Q. We’re interested to understand how you determined that the building was still in some sort of use while the new floor was being installed. Being in the middle of D.I.Y. renovations on our home, we’ve been racking our brains trying to imagine the signs that would lead you to your conclusion. (Ambrit, Hattiesburg, Miss.)
Takeshi Inomata - The eroded back wall of the Early Classic platform of the East Court.
A. In some cases, we find evidence of temporary abandonment. In the excavation of the East Court, we found that the back retaining wall of its Early Classic version had collapsed to be covered by eroding soils. About the same time, a pyramid in the Central Plaza was also left to erode away before its next version was built over it. It appears that Ceibal was nearly abandoned around the fifth century A.D. and was reoccupied in the seventh century. Under the heavy tropical rain these buildings deteriorate quickly without constant maintenance. This means that when we find buildings in a good condition, we can usually assume that they were in use when the next versions were built over them. But the Maya sometimes intentionally destroyed buildings before they renovated them. In some cases, it is very hard to determine whether damage was caused by intentional destruction or by erosion that resulted from disuse. In the case of the Preclassic East Court building, the subsequent floor was one of three that were laid down, abutting the building wall. Afterward this construction was completely covered by yet another floor. We did not see any signs of erosion or deterioration between the different flooring episodes, and thus think that the three floors were used during the life of the building.

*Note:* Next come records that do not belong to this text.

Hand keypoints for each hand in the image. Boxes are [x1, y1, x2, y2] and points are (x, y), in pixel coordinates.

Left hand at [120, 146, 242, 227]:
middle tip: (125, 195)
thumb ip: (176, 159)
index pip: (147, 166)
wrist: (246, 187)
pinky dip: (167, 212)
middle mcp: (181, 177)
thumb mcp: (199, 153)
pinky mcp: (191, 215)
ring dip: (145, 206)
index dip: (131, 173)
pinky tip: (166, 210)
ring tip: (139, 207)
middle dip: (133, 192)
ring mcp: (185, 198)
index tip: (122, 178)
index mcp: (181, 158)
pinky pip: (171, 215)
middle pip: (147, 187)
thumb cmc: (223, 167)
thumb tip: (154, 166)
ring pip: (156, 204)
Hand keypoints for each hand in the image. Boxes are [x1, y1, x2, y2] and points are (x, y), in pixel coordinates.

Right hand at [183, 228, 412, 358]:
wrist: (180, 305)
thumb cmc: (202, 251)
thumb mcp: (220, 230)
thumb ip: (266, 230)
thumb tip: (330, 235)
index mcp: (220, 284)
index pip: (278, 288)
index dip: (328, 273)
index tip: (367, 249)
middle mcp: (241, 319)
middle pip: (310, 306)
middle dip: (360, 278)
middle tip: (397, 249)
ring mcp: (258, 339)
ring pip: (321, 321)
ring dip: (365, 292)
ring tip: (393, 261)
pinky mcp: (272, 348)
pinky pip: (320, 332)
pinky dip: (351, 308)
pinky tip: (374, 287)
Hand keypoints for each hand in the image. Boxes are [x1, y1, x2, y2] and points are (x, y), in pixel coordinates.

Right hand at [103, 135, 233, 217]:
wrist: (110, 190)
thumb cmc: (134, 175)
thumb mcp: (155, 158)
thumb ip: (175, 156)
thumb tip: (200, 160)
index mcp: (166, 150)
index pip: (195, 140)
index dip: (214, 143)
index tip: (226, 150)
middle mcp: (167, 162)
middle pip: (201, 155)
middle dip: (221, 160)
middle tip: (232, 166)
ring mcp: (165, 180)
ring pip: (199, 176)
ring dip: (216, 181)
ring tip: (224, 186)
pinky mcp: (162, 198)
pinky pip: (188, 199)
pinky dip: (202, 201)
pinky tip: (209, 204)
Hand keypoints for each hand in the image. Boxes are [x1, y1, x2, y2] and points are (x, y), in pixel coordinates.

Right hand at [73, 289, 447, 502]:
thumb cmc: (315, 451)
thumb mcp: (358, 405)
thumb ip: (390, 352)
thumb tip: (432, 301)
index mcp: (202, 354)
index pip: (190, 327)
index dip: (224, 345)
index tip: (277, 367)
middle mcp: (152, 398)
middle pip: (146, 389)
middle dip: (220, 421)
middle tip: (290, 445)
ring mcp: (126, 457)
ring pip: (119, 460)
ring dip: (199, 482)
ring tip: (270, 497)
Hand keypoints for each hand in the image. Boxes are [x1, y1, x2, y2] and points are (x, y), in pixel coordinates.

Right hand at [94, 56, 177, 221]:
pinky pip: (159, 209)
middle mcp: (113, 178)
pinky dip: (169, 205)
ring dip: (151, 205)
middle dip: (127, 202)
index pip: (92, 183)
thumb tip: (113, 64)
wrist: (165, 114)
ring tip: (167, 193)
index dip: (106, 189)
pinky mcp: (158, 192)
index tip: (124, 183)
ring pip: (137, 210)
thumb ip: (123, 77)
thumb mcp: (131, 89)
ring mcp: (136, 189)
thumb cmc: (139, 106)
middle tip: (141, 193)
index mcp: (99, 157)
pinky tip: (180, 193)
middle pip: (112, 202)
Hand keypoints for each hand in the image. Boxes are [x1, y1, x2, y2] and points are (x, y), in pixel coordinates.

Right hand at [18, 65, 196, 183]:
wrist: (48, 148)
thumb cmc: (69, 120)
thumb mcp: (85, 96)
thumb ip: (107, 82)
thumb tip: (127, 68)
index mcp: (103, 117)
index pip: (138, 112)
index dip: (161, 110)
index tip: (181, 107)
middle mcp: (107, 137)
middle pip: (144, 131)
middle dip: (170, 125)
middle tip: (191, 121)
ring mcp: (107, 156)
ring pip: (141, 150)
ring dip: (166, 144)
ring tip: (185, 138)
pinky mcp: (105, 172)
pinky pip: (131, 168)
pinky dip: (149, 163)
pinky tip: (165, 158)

Q. In archaeology they always remember that by excavating a site, they are forever destroying, and so have to make a careful decision about whether to excavate or not. Is the same true for these lake bed samples? (Joel, Peru)

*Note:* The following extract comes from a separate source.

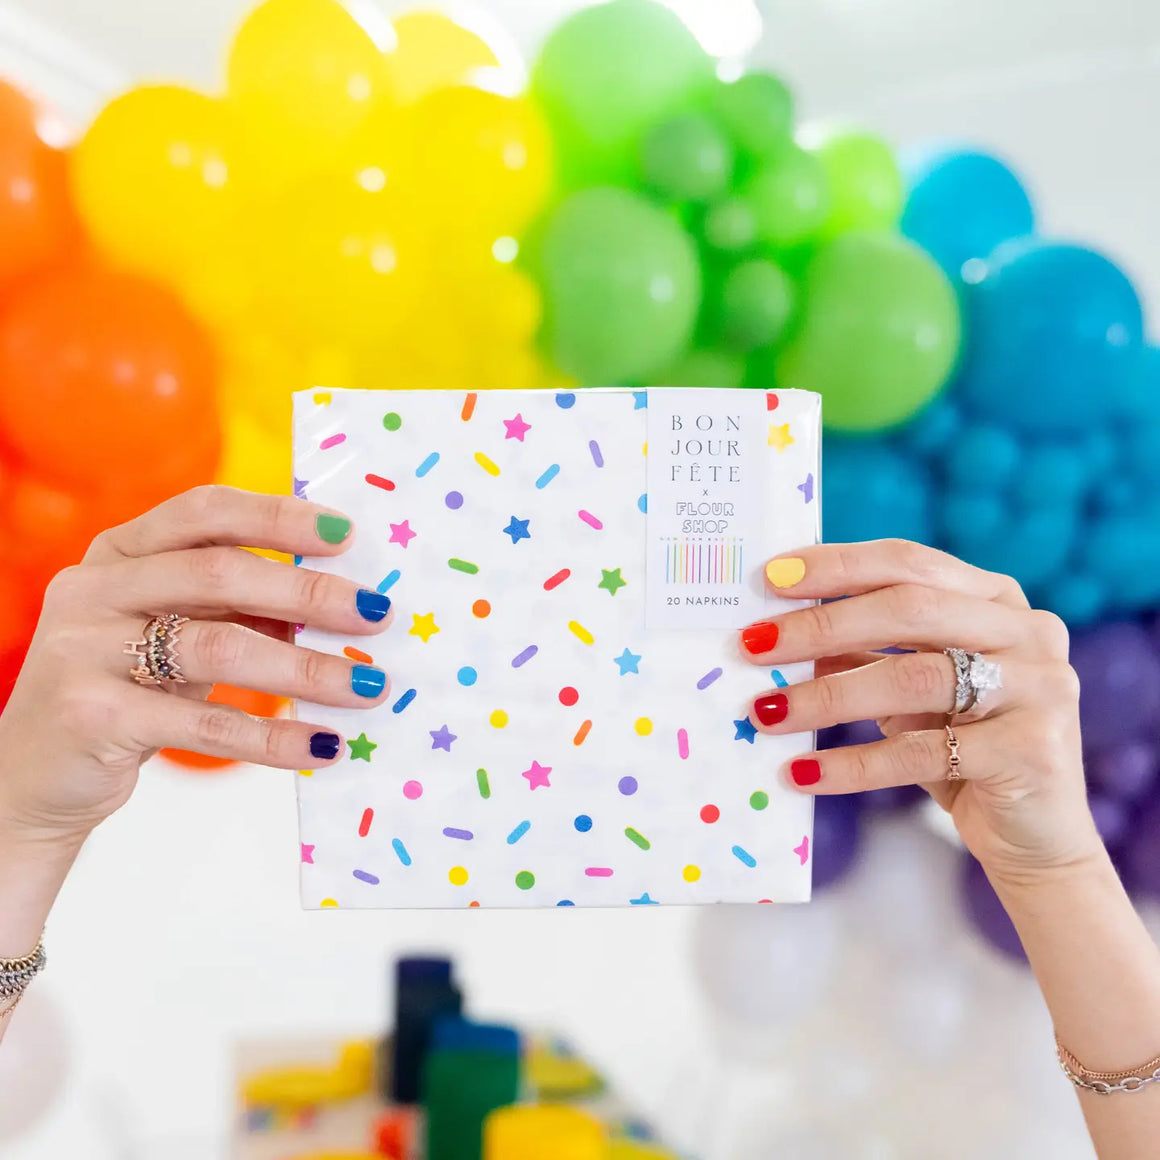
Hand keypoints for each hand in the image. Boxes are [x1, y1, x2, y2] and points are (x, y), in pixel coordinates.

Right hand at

A The extraction of lake sediment cores is an expensive operation, and the analysis of one core is time-consuming. So environmental scientists carefully choose coring locations, as archaeologists do with their excavation units, so that they can take the best samples possible for the given coring technique. But the impact of a three-inch-diameter coring tube on a large lake bed is fairly small. This allows scientists to core the same lake repeatedly over a long period to refine their interpretations and to apply new technologies.

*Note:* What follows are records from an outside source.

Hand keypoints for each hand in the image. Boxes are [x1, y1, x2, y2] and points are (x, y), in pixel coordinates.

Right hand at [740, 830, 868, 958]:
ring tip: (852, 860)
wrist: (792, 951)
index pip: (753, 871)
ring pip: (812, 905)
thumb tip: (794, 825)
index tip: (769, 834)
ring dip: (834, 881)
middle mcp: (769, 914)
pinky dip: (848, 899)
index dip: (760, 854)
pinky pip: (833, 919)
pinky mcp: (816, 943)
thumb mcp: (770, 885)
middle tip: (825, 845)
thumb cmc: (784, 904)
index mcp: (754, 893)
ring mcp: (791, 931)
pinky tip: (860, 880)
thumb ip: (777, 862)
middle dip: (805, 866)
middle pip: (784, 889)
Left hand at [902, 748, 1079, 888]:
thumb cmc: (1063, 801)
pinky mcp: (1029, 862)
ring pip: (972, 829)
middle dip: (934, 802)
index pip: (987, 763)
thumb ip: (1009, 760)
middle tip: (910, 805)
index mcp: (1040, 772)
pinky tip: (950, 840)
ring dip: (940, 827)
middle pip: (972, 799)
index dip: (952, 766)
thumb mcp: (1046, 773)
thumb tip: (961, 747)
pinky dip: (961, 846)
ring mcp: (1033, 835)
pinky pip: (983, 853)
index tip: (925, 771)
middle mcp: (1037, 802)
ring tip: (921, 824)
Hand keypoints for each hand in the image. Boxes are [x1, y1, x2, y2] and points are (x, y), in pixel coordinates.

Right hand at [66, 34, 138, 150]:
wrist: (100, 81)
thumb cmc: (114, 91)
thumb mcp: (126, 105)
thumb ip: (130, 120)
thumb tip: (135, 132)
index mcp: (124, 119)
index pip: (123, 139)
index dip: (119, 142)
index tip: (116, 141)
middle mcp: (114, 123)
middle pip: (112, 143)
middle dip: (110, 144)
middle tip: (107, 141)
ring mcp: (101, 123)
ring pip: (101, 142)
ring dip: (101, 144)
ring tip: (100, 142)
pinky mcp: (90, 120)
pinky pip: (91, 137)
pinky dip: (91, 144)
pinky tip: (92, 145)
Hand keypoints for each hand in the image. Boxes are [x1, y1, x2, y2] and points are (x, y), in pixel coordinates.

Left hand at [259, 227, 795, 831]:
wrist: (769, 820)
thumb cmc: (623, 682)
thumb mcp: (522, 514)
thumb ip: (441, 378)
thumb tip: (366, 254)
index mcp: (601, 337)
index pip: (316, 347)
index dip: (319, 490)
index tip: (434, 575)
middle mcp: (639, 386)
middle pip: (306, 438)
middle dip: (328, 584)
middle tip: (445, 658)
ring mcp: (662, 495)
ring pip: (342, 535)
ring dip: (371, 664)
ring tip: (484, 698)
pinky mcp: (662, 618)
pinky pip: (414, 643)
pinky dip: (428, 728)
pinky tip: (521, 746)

Q. How many University of Arizona archeology scholarships have been provided to the local Mayan population so that they can participate at a higher level in the unearthing, preservation, study and interpretation of their ancestors’ cultural treasures? (Einstein)
A. We have to confess, so far none. Two of our Guatemalan archaeology students have joined the Ph.D. program at the University of Arizona, and we hope to be able to admit more, particularly indigenous Maya students. But the situation of the Maya people continues to be difficult. Many of the Q’eqchi’ Maya whom we work with have had minimum schooling, and the literacy level is low and few have a good command of Spanish. We were told that only one person from this community has entered university. Out of the small number of Maya who advance to higher education, very few choose archaeology as a career, partly because of the limited economic opportunities that the field offers.